**WHAT IS REQUIRED**: What follows is a set of records; restate each one word for word and drop the pictures.

**SOURCE MATERIAL**:
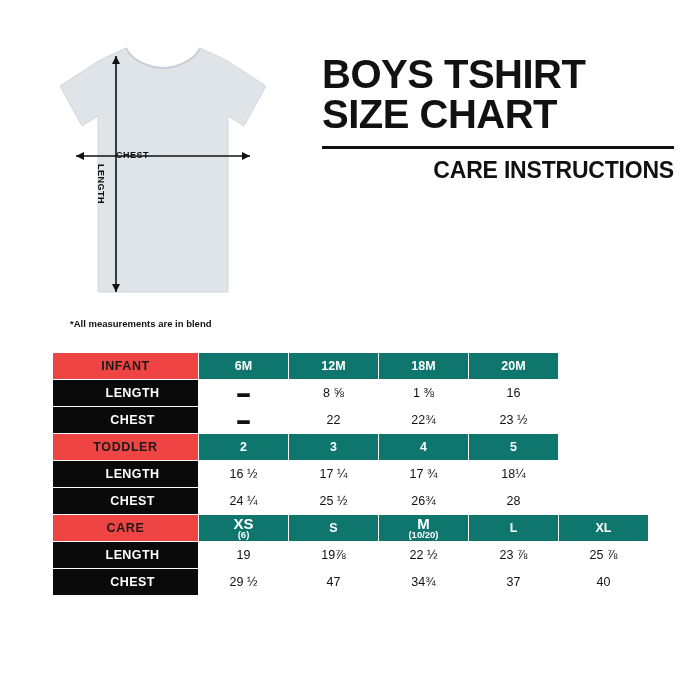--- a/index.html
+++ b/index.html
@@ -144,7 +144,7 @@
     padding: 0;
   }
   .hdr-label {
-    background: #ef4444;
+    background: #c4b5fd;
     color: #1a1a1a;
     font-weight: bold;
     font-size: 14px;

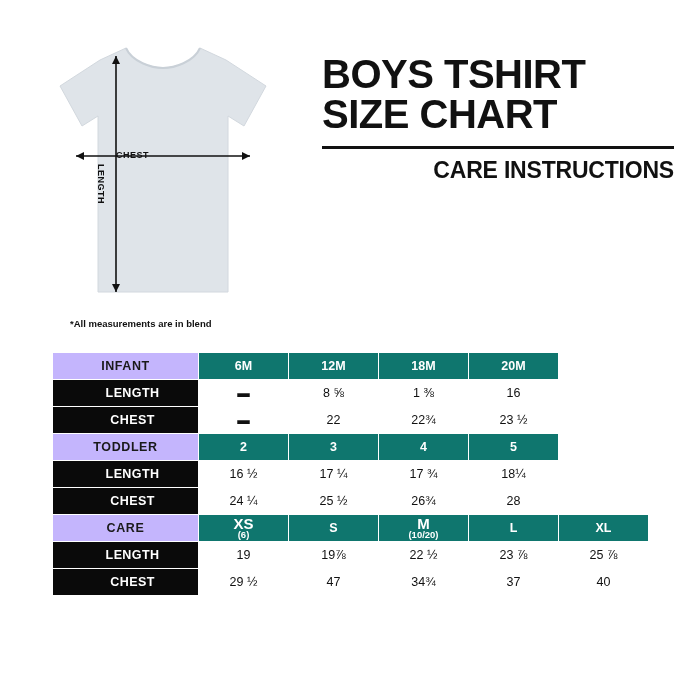--- a/index.html
+++ b/index.html
@@ -152,7 +152,7 @@
     text-align: center;
   }
   .hdr-size {
-    background: #0f766e;
+    background: #a16207;
     color: #ffffff;
     font-weight: bold;
     font-size: 13px;

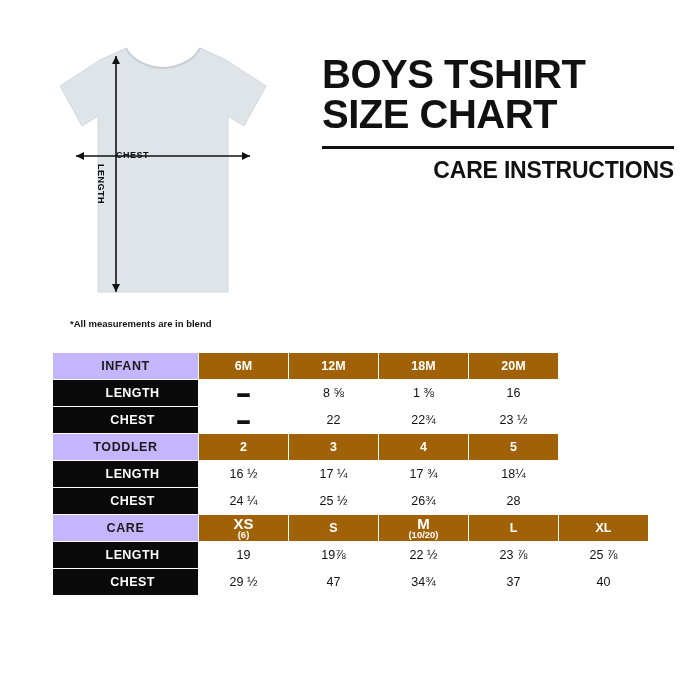--- a/index.html
+++ b/index.html
@@ -263,7 +263,7 @@
         <tr>
           <td class="row-label">LENGTH</td>
           <td class="cell empty-dash">▬</td>
-          <td class="cell">8 ⅝</td>
+          <td class="cell">16 ⅝</td>
           <td class="cell">1 ⅜</td>
           <td class="cell">16</td>
           <td class="blank"></td>

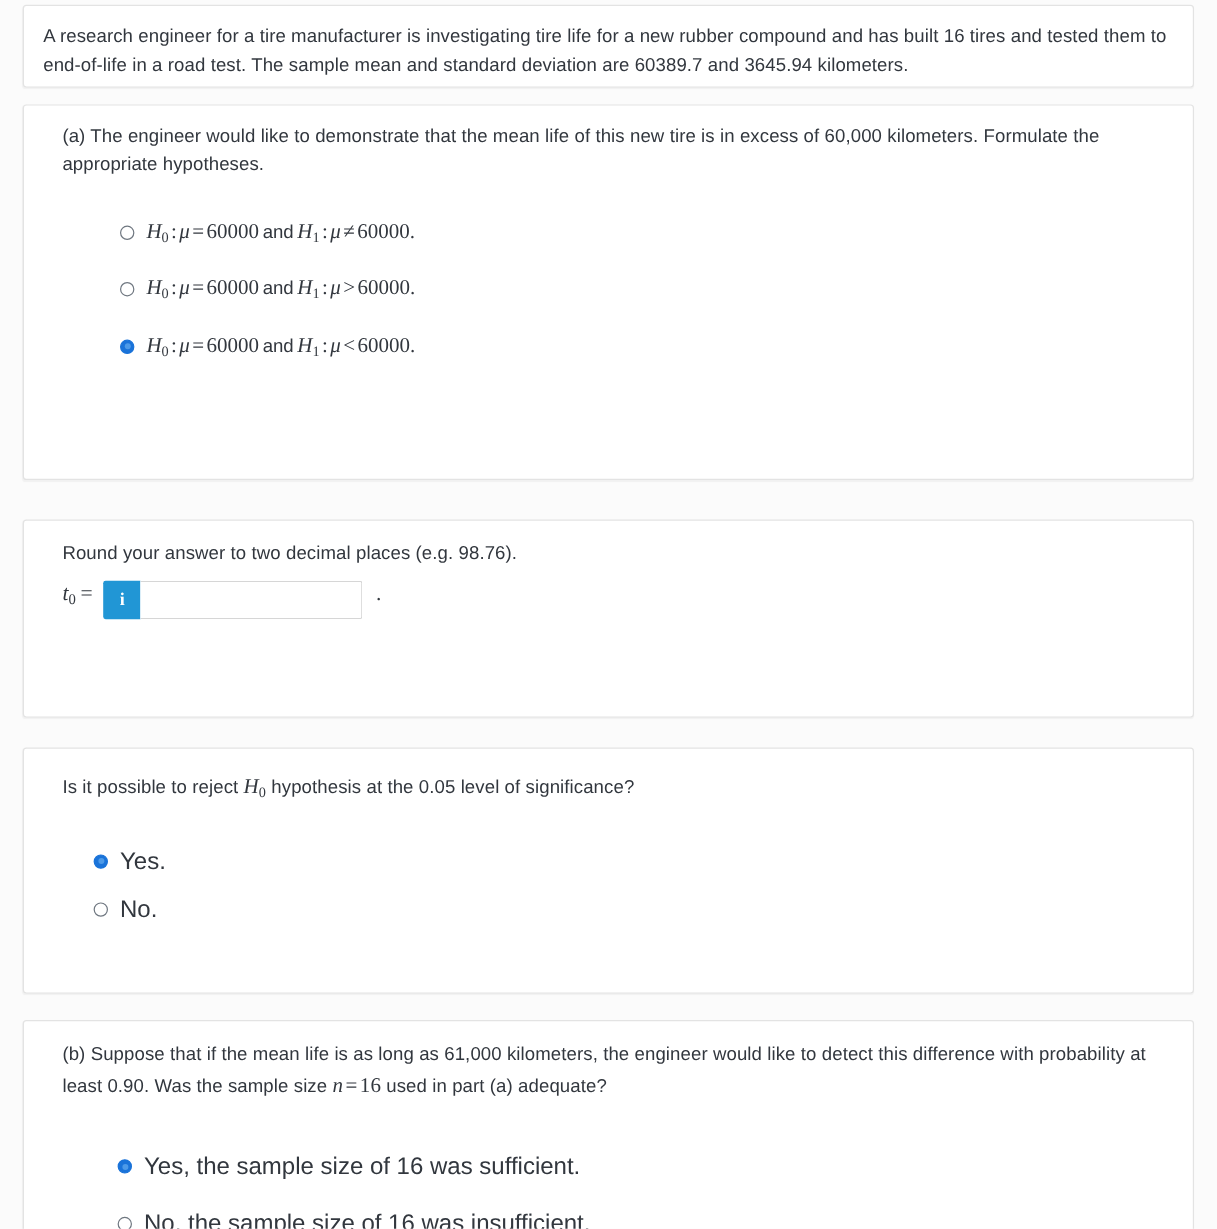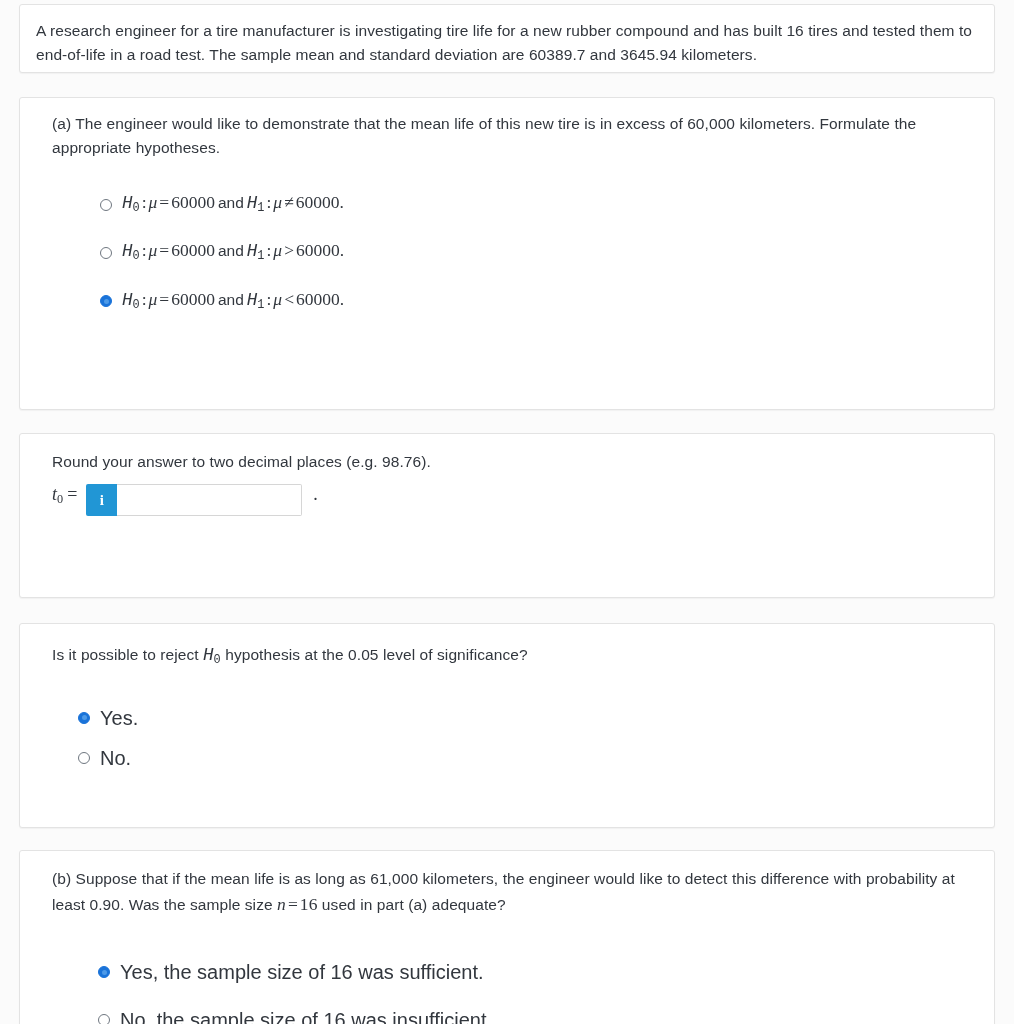--- a/index.html
+++ b/index.html
@@ -195,7 +195,7 @@
     </div>
   </div>
 
-  <div class="card" style="top:97px; height:313px;">
+  <div class="card" style="top:87px; height:313px;">
     <div class="card-inner" style="padding:14px 32px 14px 32px;">
       <div class="prose">(a) The engineer would like to demonstrate that the mean life of this new tire is in excess of 60,000 kilometers. Formulate the appropriate hypotheses.</div>
 

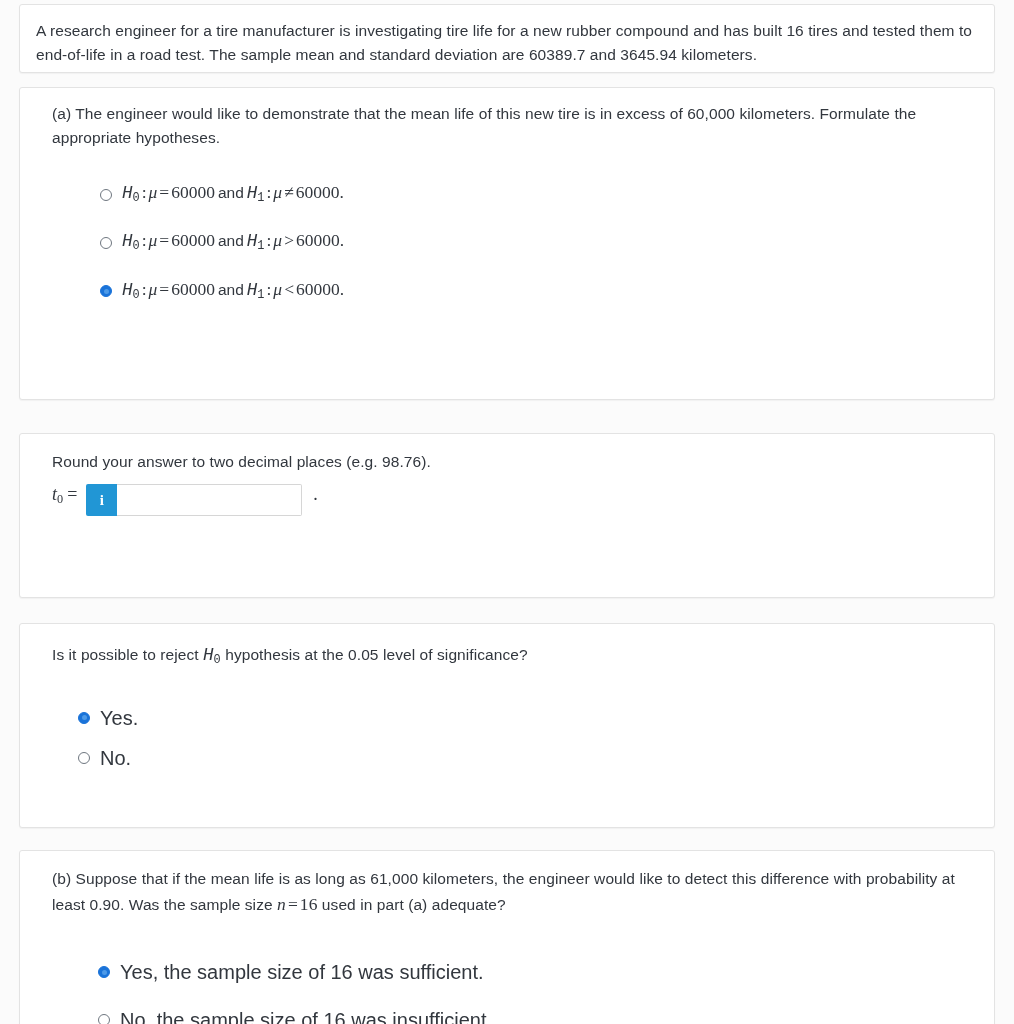--- a/index.html
+++ b/index.html
@@ -53,7 +53,7 @@
     color: #32373e;
   }
   .m-up {
-    font-family: Liberation Mono, monospace;
+    font-family: Liberation Serif, serif;
     font-size: 17.5px;
     font-style: normal;
   }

**SOLUTION**:
--- a/index.html
+++ b/index.html
@@ -144,7 +144,7 @@
     padding: 0;
   }
   .hdr-label {
-    background: #ef4444;
+    background: #c4b5fd;
     color: #1a1a1a;
     font-weight: bold;
     font-size: 14px;

--- a/index.html
+++ b/index.html
@@ -152,7 +152,7 @@
     text-align: center;
   }
   .hdr-size {
-    background: #0f766e;
+    background: #a16207;
     color: #ffffff;
     font-weight: bold;
     font-size: 13px;

--- a/index.html
+++ b/index.html
@@ -263,7 +263,7 @@
         <tr>
           <td class="row-label">LENGTH</td>
           <td class="cell empty-dash">▬</td>
-          <td class="cell">8 ⅝</td>
+          <td class="cell">16 ⅝</td>
           <td class="cell">1 ⅜</td>
           <td class="cell">16</td>
           <td class="blank"></td>

--- a/index.html
+++ b/index.html
@@ -195,7 +195,7 @@
     </div>
   </div>
 
-  <div class="card" style="top:97px; height:313px;">
+  <div class="card" style="top:87px; height:313px;">
     <div class="card-inner" style="padding:14px 32px 14px 32px;">
       <div class="prose">(a) The engineer would like to demonstrate that the mean life of this new tire is in excess of 60,000 kilometers. Formulate the appropriate hypotheses.</div>
 

--- a/index.html
+++ b/index.html
@@ -53,7 +53,7 @@
     color: #32373e;
   }
   .m-up {
-    font-family: Liberation Mono, monospace;
+    font-family: Liberation Serif, serif;
     font-size: 17.5px;
     font-style: normal;
   }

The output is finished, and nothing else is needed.